Bolt’s Legacy: a tax-fuelled thunderbolt

Mike Fleming, tax director at Straughans Chartered Accountants, looks at Usain Bolt’s decision not to compete in UK athletics events until tax legislation changes; and the less-than-appealing legacy this leaves UK sport.

Not content with dominating the track at the Olympics and cementing his self-confessed status as a ‘legend’, the Jamaican sprinter Usain Bolt has stuck a thunderbolt into the heart of the UK sports industry by confirming his decision not to compete in the UK again unless changes are made to tax legislation.

As a nation, we are basking in the international recognition of our success in hosting a Games that, according to The Australian, ‘knocked Sydney off its pedestal’. Years of careful planning and investment went into creating an Olympics that would not only be spectacular and slick, but which would also put the UK firmly on the map as a prime destination for world-class sport.

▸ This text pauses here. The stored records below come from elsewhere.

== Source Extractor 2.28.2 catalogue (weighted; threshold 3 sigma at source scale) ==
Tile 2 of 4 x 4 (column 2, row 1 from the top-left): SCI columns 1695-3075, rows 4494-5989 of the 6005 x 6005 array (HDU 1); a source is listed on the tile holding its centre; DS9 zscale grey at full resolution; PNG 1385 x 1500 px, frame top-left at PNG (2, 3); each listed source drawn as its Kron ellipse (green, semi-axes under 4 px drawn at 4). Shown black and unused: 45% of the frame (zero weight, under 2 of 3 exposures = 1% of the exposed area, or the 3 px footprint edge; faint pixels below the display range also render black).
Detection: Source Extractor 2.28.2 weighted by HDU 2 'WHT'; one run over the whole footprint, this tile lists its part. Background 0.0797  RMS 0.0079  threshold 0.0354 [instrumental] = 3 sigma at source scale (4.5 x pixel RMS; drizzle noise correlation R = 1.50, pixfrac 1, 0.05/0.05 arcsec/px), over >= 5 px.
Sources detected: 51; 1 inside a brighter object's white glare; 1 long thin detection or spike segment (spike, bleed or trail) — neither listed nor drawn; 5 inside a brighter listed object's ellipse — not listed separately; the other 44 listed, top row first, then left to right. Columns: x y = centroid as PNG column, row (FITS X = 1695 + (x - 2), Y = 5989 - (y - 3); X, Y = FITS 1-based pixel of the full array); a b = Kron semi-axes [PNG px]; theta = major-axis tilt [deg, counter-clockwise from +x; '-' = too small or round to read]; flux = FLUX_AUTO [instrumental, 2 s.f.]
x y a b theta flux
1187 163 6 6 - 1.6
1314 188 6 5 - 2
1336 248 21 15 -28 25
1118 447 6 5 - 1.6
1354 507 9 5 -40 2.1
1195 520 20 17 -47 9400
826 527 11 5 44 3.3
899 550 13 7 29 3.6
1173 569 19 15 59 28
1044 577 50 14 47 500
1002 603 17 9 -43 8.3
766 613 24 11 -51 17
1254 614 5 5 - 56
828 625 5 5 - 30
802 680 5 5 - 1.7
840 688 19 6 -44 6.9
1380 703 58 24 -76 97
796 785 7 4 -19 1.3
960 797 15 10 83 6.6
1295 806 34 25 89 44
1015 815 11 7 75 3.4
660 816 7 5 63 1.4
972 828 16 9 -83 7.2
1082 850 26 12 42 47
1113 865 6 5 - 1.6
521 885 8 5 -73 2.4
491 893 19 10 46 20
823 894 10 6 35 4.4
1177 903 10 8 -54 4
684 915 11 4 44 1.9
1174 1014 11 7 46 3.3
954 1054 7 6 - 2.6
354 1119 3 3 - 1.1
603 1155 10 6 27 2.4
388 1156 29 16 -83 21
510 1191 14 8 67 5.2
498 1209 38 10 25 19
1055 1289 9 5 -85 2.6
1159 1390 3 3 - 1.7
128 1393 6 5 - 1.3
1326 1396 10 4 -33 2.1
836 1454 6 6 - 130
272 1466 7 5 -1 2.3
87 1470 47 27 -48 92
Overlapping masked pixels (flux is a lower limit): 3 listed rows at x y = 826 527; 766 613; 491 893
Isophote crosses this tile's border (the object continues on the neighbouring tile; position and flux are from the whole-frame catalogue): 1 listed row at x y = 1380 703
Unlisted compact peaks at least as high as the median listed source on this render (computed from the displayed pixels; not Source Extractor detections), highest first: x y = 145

Now this long-awaited legacy has come to pass, Usain Bolt’s announcement has thrown a spanner in the works which could threaten to derail our chances of attracting international sports stars to UK events. Far from writing the UK’s name in lights as the ultimate host nation, Bolt’s parting shot could result in a much less appealing legacy. Unless tax legislation changes, other sporting superstars may decide to follow Bolt’s example and the UK may be unable to host sporting events of this calibre in future.

Bolt’s objection to competing in the UK is that in addition to being taxed at 50% on his earnings in the UK (which is standard in most countries), HM Revenue and Customs also claim tax on a proportion of his worldwide sponsorship and endorsement earnings. While this might seem fair, in fact Bolt claims that the amount of income he is taxed on is disproportionate, as he earns around £10 million but only competes on about 10 days a year. This arrangement means that it actually costs Bolt and other athletes of his status money to compete in the UK, as their tax liability way exceeds any appearance fee they receive. HMRC agreed during the original bid process to waive tax during the Olympics, which is why Bolt was able to compete.

Bolt is not the only international sportsperson to make a stand on this issue. Tennis ace Rafael Nadal also refused to play at the Queen’s tournament this year for tax reasons. The jury is out as to whether the government will bow to pressure to relax this legislation – or even as to whether it should. After all, given the ever-increasing costs of hosting sporting events, isn’t it only fair that HMRC gain a cut of the worldwide income of the sports stars our events help to create? There is talk of HMRC taking ‘training days’ into account when calculating the taxable income from global sponsorship and endorsements, but I personally will be surprised if this concession is enough to attract Bolt and his cohort back to the UK.